Sam Altman è in tour per coinvolgere gli investitori internazionali, l’obiettivo: raccogliere finanziamenti per stimolare la produzione di semiconduttori per l’intelligenza artificiale. Un business che entro la fine del decennio varrà centinaia di miliardi di dollari, oltre ad essere strategico nella competizione tra Usa e Cina…
Sam Altman, amministratore delegato di OpenAI, starebbe raccogliendo fondi per costruire impianti di produzione di semiconduttori per realizzare microprocessori per applicazioni di intelligenza artificiale (AI), secondo quanto riportato da Bloomberg. Il ceo di una delle aziende all’avanguardia nel settore ritiene, infatti, che le tecnologie AI diventeranno talmente pervasive da poter supportare una propria catena di fornitura di semiconduttori negli anni a venire, ma con il rischio che domanda e offerta non si incontrino.
Naturalmente, questa iniziativa sembrerebbe in concorrenza con operatori come Intel, Tsmc e Samsung Foundry, le uniche tre aziende che già producono, per diversi clienti come Apple, Nvidia, AMD e Microsoft, semiconduttori all’avanguardia ovvero quelli sotto i 7 nanometri.

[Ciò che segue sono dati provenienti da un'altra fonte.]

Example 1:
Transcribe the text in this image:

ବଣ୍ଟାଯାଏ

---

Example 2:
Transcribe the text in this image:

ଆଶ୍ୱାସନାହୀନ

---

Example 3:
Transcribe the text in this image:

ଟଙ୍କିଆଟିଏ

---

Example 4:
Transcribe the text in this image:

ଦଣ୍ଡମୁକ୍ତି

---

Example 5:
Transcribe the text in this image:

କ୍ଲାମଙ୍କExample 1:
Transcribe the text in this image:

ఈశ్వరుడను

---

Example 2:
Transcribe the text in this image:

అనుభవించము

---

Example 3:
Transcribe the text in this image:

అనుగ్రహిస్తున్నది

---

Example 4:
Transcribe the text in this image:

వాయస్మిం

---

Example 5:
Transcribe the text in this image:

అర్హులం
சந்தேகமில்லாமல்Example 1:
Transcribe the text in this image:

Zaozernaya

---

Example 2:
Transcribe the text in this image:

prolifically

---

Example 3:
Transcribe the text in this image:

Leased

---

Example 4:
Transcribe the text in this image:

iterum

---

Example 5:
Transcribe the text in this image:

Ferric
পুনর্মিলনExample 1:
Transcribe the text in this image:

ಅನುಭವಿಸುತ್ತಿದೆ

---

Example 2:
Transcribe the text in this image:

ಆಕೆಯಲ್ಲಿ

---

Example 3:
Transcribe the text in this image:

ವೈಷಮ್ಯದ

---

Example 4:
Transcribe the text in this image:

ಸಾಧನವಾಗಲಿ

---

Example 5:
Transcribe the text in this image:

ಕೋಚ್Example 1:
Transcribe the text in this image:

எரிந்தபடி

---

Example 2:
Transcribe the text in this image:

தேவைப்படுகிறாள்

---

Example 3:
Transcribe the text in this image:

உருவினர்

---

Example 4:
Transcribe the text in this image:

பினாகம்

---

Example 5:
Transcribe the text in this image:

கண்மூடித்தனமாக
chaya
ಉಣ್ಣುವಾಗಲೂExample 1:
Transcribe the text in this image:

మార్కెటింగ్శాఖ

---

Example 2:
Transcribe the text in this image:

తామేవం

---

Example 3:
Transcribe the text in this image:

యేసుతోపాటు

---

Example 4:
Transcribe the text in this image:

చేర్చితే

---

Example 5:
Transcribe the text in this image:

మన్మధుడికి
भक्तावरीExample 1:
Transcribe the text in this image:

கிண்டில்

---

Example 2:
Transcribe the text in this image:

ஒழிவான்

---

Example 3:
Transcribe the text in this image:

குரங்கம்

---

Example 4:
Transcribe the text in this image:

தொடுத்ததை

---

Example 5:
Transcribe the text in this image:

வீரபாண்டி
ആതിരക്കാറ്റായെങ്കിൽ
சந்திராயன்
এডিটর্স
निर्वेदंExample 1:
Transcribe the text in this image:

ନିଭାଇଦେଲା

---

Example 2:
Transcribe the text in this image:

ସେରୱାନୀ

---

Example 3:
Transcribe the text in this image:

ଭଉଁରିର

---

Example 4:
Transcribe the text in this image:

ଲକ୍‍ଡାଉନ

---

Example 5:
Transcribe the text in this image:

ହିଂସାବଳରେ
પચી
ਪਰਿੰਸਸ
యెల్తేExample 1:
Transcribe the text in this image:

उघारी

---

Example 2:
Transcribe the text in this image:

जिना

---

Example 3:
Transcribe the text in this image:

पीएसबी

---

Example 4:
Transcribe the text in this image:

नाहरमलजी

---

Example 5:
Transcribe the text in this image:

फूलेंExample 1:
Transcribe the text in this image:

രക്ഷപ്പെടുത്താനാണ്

OpenAI, che attualmente utilizza le GPU A100 e H100 di Nvidia per il software ChatGpt (due microprocessori che, per via delle loro performance avanzate, sono stati inseriti tra i prodotti vietati all’export in Cina da parte del Dipartimento del Commercio americano), sta esplorando da tempo un modo di sviluppare in-house i propri processori AI, secondo un rapporto dell’azienda pubblicato a ottobre.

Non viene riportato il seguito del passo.